11.11.13

Wildcards are Great ... Until THIS Happens!

Wildcards

As I am working away this week, I can be found looking at, opening up, working on a spreadsheet or two. Last night I came across yet another excuse to build an Excel data set. I found the TopTrack 250 and just had to have it: all seven years' worth of day for the top 250 companies according to the Top Track definition. Look here for the 2013 data set.

So I duly copied and pasted the data for 2013 into a spreadsheet and edited it. Having seen that I liked what I had done I then copied over the other six years' worth of data from Top Track. Because the data copied over in a very standard and predictable way, I was able to select all six sheets of the additional data and work on them all concurrently: moving data from one row to another, setting up columns in a better way, lining up the data to make it consistent with what I had already done with the 2013 set. Easy and not too time consuming.

But now the wildcards. On the web site that the data came from they had symbols such as asterisks that pointed to a note that said ... average, estimate ... or something like that. I needed to get rid of them all! As it was late and I wasn't looking carefully, I carried out an edit and replace of * and having pressed Replace All, found that ALL of my data disappeared ... it was doing what a wildcard must do ... in this case, any character was being replaced by nothing! A very hasty Ctrl+Z put everything back to the way it was but I still had to get rid of these symbols.

What to do? Delete every symbol manually? No, there were too many of them. Given that the symbol was in the same place in the cell it was in, at the beginning, I ended up with a formula solution that I entered in a new blank column that I would eventually use to replace the current data:

=IF(LEFT(D6,1)="*",RIGHT(D6,LEN(D6)-1),D6)

Why D6? That's where the first of my data points is in each of the tables I set up.

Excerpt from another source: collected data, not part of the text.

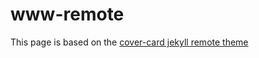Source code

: # www-remote
This page is based on the [cover-card jekyll remote theme](https://github.com/epidrome/cover-card/)
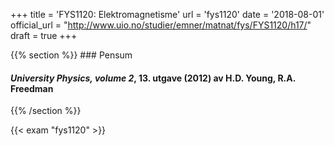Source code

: +++
title = 'FYS1120: Elektromagnetisme'
url = 'fys1120'
date = '2018-08-01'
official_url = "http://www.uio.no/studier/emner/matnat/fys/FYS1120/h17/"
draft = true
+++

<div>
{{% section %}}
### Pensum

#### *University Physics, volume 2*, 13. utgave (2012) av H.D. Young, R.A. Freedman

{{% /section %}}

{{< exam "fys1120" >}}
</div>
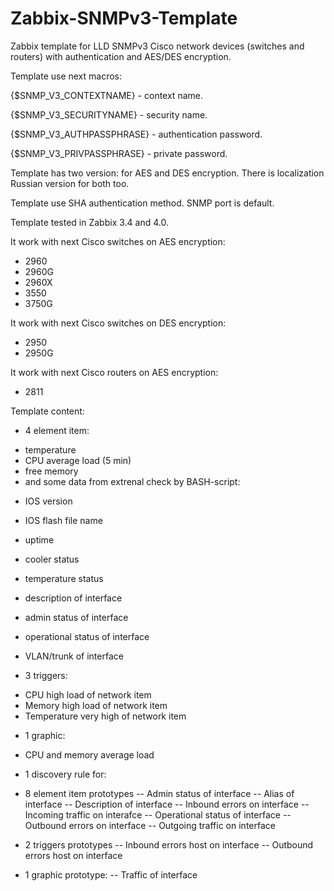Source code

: # Zabbix-SNMPv3-Template
Zabbix template for LLD SNMPv3 Cisco network devices (switches and routers) with authentication and AES/DES encryption.


Template use next macros:

{$SNMP_V3_CONTEXTNAME} - context name.

{$SNMP_V3_SECURITYNAME} - security name.

{$SNMP_V3_AUTHPASSPHRASE} - authentication password.

{$SNMP_V3_PRIVPASSPHRASE} - private password.


Template has two version: for AES and DES encryption. There is localization Russian version for both too. 

Template use SHA authentication method. SNMP port is default.

Template tested in Zabbix 3.4 and 4.0. 

It work with next Cisco switches on AES encryption:
- 2960
- 2960G
- 2960X
- 3550
- 3750G

It work with next Cisco switches on DES encryption:
- 2950
- 2950G

It work with next Cisco routers on AES encryption:
- 2811

Template content:
- 4 element item:
 * temperature
 * CPU average load (5 min)
 * free memory
 * and some data from extrenal check by BASH-script:
  - IOS version
  - IOS flash file name
  - uptime
  - cooler status
  - temperature status
  - description of interface
  - admin status of interface
  - operational status of interface
  - VLAN/trunk of interface
   
- 3 triggers:
 * CPU high load of network item
 * Memory high load of network item
 * Temperature very high of network item
 
- 1 graphic:
 * CPU and memory average load
 
- 1 discovery rule for:
 * 8 element item prototypes
  -- Admin status of interface
  -- Alias of interface
  -- Description of interface
  -- Inbound errors on interface
  -- Incoming traffic on interafce
  -- Operational status of interface
  -- Outbound errors on interface
  -- Outgoing traffic on interface
  
 * 2 triggers prototypes
  -- Inbound errors host on interface
  -- Outbound errors host on interface
  
 * 1 graphic prototype:
  -- Traffic of interface
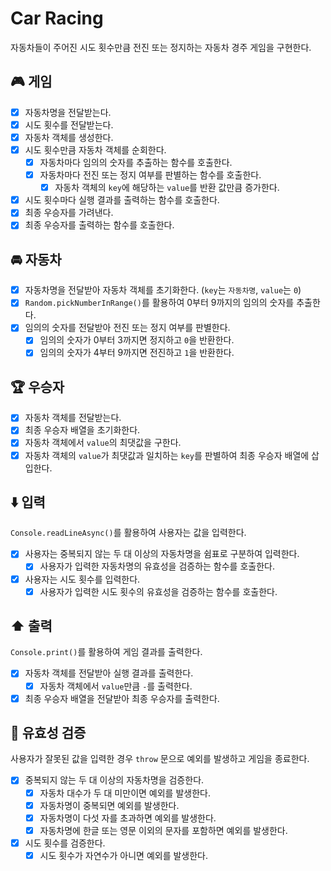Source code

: # Car Racing

자동차들이 주어진 시도 횟수만큼 전진 또는 정지하는 자동차 경주 게임을 구현한다.

## 🎮 게임

- [x] 자동차명을 전달받는다.
- [x] 시도 횟수를 전달받는다.
- [x] 자동차 객체를 생성한다.
- [x] 시도 횟수만큼 자동차 객체를 순회한다.
  - [x] 자동차마다 임의의 숫자를 추출하는 함수를 호출한다.
  - [x] 자동차마다 전진 또는 정지 여부를 판별하는 함수를 호출한다.
    - [x] 자동차 객체의 `key`에 해당하는 `value`를 반환 값만큼 증가한다.
- [x] 시도 횟수마다 실행 결과를 출력하는 함수를 호출한다.
- [x] 최종 우승자를 가려낸다.
- [x] 최종 우승자를 출력하는 함수를 호출한다.

## 🚘 자동차

- [x] 자동차명을 전달받아 자동차 객체를 초기화한다. (`key`는 `자동차명`, `value`는 `0`)
- [x] `Random.pickNumberInRange()`를 활용하여 0부터 9까지의 임의의 숫자를 추출한다.
- [x] 임의의 숫자를 전달받아 전진 또는 정지 여부를 판별한다.
  - [x] 임의의 숫자가 0부터 3까지면 정지하고 `0`을 반환한다.
  - [x] 임의의 숫자가 4부터 9까지면 전진하고 `1`을 반환한다.

## 🏆 우승자

- [x] 자동차 객체를 전달받는다.
- [x] 최종 우승자 배열을 초기화한다.
- [x] 자동차 객체에서 `value`의 최댓값을 구한다.
- [x] 자동차 객체의 `value`가 최댓값과 일치하는 `key`를 판별하여 최종 우승자 배열에 삽입한다.

## ⬇️ 입력

`Console.readLineAsync()`를 활용하여 사용자는 값을 입력한다.

- [x] 사용자는 중복되지 않는 두 대 이상의 자동차명을 쉼표로 구분하여 입력한다.
  - [x] 사용자가 입력한 자동차명의 유효성을 검증하는 함수를 호출한다.
- [x] 사용자는 시도 횟수를 입력한다.
  - [x] 사용자가 입력한 시도 횟수의 유효성을 검증하는 함수를 호출한다.

## ⬆️ 출력

`Console.print()`를 활용하여 게임 결과를 출력한다.

- [x] 자동차 객체를 전달받아 실행 결과를 출력한다.
  - [x] 자동차 객체에서 `value`만큼 `-`를 출력한다.
- [x] 최종 우승자 배열을 전달받아 최종 우승자를 출력한다.

## 🐛 유효성 검증

사용자가 잘못된 값을 입력한 경우 `throw` 문으로 예외를 발생하고 게임을 종료한다.

- [x] 중복되지 않는 두 대 이상의 자동차명을 검증한다.
  - [x] 자동차 대수가 두 대 미만이면 예외를 발생한다.
  - [x] 자동차명이 중복되면 예외를 발생한다.
  - [x] 자동차명이 다섯 자를 초과하면 예외를 발생한다.
  - [x] 자동차명에 한글 또는 영문 이외의 문자를 포함하면 예외를 발생한다.
- [x] 시도 횟수를 검증한다.
  - [x] 시도 횟수가 자연수가 아니면 예외를 발생한다.
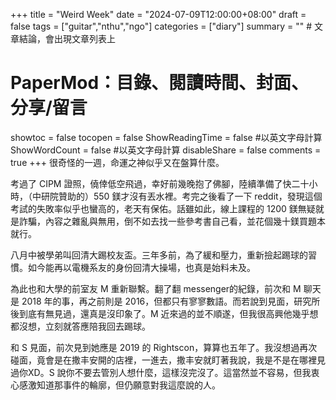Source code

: +++
title = "Weird Week"
date = "2024-07-09T12:00:00+08:00"
draft = false
tags = ["guitar","nthu","ngo"]
categories = ["diary"]
summary = ""  # 文章結論，會出現文章列表上
# PaperMod：目錄、閱讀時間、封面、分享/留言
showtoc = false
tocopen = false
ShowReadingTime = false #以英文字母計算
ShowWordCount = false #以英文字母計算
disableShare = false
comments = true
+++
很奇怪的一週，命運之神似乎又在盤算什麼。


考過了 CIPM 證照，僥倖低空飛過，幸好前幾晚抱了佛腳，陸續準備了快二十小時，（中研院贊助的）550 鎂才沒有丟水裡。考完之後看了一下 reddit，發現這個考試的失敗率似乎也蠻高的，老天有保佑。話雖如此，線上課程的 1200 鎂無疑就是詐騙，內容之雜亂與無用，倒不如去找一些參考書自己看，並花個幾十鎂買題本就行。


八月中被學弟叫回清大踢校友盃。三年多前，為了緩和壓力，重新撿起踢球的習慣。如今能再以電機系友的身份回清大操場，也真是始料未及。


為此也和大學的前室友 M 重新聯繫。翻了翻 messenger的紀錄，前次和 M 聊天是 2018 年的事，再之前則是 2016，但都只有寥寥數語。而若說到見面，研究所後到底有無見過，還真是沒印象了。M 近來過的並不順遂，但我很高興他幾乎想都沒想，立刻就答應陪我回去踢球。


和 S 見面，前次見到她應是 2019 的 Rightscon，算算也五年了。我沒想過再次碰面，竟會是在撒丰安開的店裡，一進去，撒丰安就盯著我說，我是不是在哪裡見過你XD。S 說你不要去管別人想什麼，這樣沒完沒了。這當然並不容易，但我衷心感激知道那事件的輪廓，但仍願意對我這麼說的人。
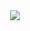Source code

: <div align='center'>
  <img src='https://github.com/user-attachments/assets/3a2f7d68-bb7c-4a80-b529-a0cb2aa5125b'/>
</div>
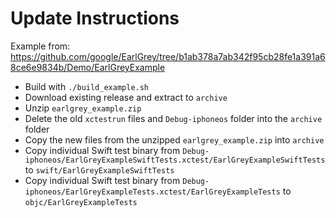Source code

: # Update Instructions

Example from:
https://github.com/google/EarlGrey/tree/b1ab378a7ab342f95cb28fe1a391a68ce6e9834b/Demo/EarlGreyExample

- Build with `./build_example.sh`
- Download existing release and extract to `archive`
- Unzip `earlgrey_example.zip`
- Delete the old `xctestrun` files and `Debug-iphoneos` folder into the `archive` folder
- Copy the new files from the unzipped `earlgrey_example.zip` into `archive`
- Copy individual Swift test binary from `Debug-iphoneos/EarlGreyExampleSwiftTests.xctest/EarlGreyExampleSwiftTests` to `swift/EarlGreyExampleSwiftTests`
- Copy individual Swift test binary from `Debug-iphoneos/EarlGreyExampleTests.xctest/EarlGreyExampleTests` to `objc/EarlGreyExampleTests`
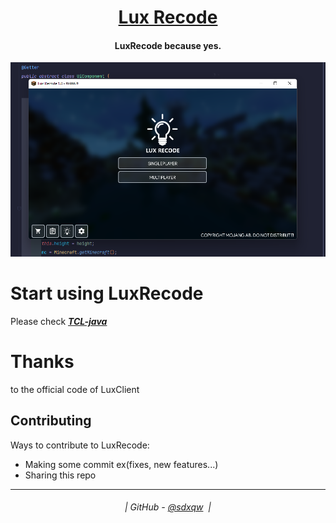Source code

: <h1 align="center">
  <a href="https://github.com/sdxqw/LuxRecode">Lux Recode</a>
</h1>

<h4 align="center">LuxRecode because yes.</h4>

![img.png](img.png)

# Start using LuxRecode
Please check [_**TCL-java**_](https://github.com/AxstSoftware/TCL-Java/wiki)</br>

# Thanks

to the official code of LuxClient

## Contributing

Ways to contribute to LuxRecode:

* Making some commit ex(fixes, new features...)
* Sharing this repo

---
<h6 align="center">
  | GitHub - <a href="https://github.com/sdxqw">@sdxqw</a> 
  |
</h6>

I then copied the formula across to the next cell on the right and then down to the bottom of the table ... it worked a treat.

I remembered that I should have added that there were other symbols in the data in addition to the * and I amended my formula to cope with the ‡ symbol:

=IF(OR(LEFT(D6,1)="*",LEFT(D6,1)="‡"),RIGHT(D6,LEN(D6)-1),D6)

Now I had to copy and paste my edited values as text rather than leaving them in formula format, otherwise I have to leave the original data in the file AND have the edited version. So I just copied and pasted the edited values over the original data and my data were now clean and tidy ... but read on!

Numbers as Text

One problem remained: having replaced these symbols, the result was numbers as text rather than number as number. In this case I did this:

  • enter 1 in any available cell

  • copy that cell

  • select the entire range of numbers ... all of them so you miss nothing and don't waste your time selecting just the affected ones if your data set is large like mine

  • paste special, multiply

  • ta daa! your numbers as text have now become numbers as numbers

  • Delete that cell with 1 in it


There you are wildcards and paste special to set up a nice, clean table of data copied from the web.

Duncan Williamson

2 comments:

Jack Han said...

I have bought book Excel master. I can not find the link to excel examples used in the book. Appreciate if you could email me the link.

excel2007master said...

I will do but look again in the early pages, the link is there. Thanks for buying Jack.